È un rischio sempre presente, per chi faccia pratica d’alto artigianato come gli artisti presenti in questa mostra, quello di compiacersi del virtuosismo, della sapienza este­riore, dell’effetto facile e gratificante.

Essi, invece, eredi d’una tradizione cosi antica e così connotata, hanno saputo porre in modo ben diverso la questione fondativa del proprio lavoro, e farlo diventare mo­derno nel senso più corretto e aperto del termine.

Pianezzola, Fossile, 1985

Pianezzola, Fossile, 1985

Da un lato, hanno decantato, con lungo esercizio, l’autenticità della sapienza antica, il meccanismo saporoso delle scelte, delle aspettative, il rituale sovrano degli atti nella terra. Dall’altro, hanno posto in modo molto lucido e chiaro la questione della possibilità attuale della decorazione, in un mondo e in un ambito di cultura in cui l’oggetto d’uso tende a omologarsi a modelli bassi e insensati, a rendersi coerente a una serialità di produzione che passa necessa­riamente per la via della perdita d’identità specifica dell’oggetto.

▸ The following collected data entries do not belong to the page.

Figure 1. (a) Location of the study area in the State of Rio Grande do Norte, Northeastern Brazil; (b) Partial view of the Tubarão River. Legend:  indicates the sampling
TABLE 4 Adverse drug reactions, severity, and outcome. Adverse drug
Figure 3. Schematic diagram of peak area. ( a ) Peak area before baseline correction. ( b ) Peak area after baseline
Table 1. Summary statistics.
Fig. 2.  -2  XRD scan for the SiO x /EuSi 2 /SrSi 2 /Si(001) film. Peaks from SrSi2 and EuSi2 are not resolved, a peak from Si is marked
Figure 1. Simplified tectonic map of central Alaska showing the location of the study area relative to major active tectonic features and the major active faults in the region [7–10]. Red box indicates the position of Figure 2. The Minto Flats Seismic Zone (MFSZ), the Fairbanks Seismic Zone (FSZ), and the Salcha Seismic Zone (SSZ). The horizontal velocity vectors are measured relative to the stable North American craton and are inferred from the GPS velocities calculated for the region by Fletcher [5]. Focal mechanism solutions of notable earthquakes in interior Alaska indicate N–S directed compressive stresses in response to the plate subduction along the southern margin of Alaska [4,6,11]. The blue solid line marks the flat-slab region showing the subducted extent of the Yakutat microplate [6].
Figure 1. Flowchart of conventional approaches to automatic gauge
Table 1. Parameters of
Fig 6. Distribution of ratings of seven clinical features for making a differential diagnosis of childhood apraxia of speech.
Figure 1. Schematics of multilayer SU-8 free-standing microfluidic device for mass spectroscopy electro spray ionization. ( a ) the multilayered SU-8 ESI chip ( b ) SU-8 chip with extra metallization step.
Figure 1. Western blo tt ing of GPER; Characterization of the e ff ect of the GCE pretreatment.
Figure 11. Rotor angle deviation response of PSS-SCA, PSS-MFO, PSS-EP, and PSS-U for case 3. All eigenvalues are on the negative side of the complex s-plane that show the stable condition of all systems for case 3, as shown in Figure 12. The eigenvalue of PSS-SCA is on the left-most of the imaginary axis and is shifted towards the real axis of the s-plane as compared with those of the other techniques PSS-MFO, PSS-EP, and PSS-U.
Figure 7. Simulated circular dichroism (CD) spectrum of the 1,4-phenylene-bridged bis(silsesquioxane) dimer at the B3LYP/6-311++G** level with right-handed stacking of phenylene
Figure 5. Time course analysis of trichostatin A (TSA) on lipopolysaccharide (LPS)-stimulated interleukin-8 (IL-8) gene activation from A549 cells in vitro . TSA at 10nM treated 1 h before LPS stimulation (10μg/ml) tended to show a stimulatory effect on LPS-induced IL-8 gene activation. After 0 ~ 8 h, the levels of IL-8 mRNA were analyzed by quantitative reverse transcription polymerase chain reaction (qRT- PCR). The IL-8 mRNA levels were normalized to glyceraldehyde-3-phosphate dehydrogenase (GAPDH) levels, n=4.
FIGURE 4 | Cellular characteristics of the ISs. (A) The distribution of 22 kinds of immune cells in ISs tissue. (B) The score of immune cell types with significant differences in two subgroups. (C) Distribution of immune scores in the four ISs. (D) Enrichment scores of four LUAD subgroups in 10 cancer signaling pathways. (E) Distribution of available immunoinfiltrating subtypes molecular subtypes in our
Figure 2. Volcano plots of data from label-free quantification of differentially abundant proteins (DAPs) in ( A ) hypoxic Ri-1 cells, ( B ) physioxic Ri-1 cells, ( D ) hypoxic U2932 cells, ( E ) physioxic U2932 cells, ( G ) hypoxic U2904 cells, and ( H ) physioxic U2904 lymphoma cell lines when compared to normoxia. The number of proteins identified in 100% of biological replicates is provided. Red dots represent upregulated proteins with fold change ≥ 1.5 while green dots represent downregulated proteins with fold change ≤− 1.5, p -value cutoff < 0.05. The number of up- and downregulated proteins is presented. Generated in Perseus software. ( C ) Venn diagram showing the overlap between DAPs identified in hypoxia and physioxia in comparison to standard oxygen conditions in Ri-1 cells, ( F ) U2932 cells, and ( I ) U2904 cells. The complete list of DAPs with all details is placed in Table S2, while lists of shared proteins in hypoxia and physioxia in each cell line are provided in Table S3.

Nulla, essi sanno, può sostituire la carezza della mano; soprattutto, può far luogo della fisiologia complessa che si instaura tra i gesti antichi, carichi di sedimentazioni storiche, e il valore di essenzialità, di intelligenza della forma, che è il vero codice genetico che accomuna il va­saio di Gurnia agli artefici d’oggi. Per questo, più che a equivoci riferimenti folkloristici, di tradizionalismo acritico, essi hanno guardato e guardano alla ricerca pura, al vitalissimo dibattito scultoreo in cor­so negli ultimi decenni; e insieme, hanno affrontato e af­frontano l’ormai esausta querelle tra artigianato e dise­gno industriale senza complessi, rivendicando un’incoerci­bile autonomia e identità alla propria pratica.

Per essere assolutamente moderni, come vuole una delle parole d’ordine dell’avanguardia del nostro secolo, si deve saper essere assolutamente antichi: ovvero, possedere un senso non retorico né passivo della storicità, usare della facoltà critica dell’intelligenza e dell’invenzione più che della perizia, più del talento tecnico. Nelle loro forme, nei loro oggetti, tutto questo lievita in modo naturale, senza sforzo, senza inutili proclami ideolo­gici e definizioni teoricistiche. Anche il silenzio, per un sapiente, è una condizione del­l’arte.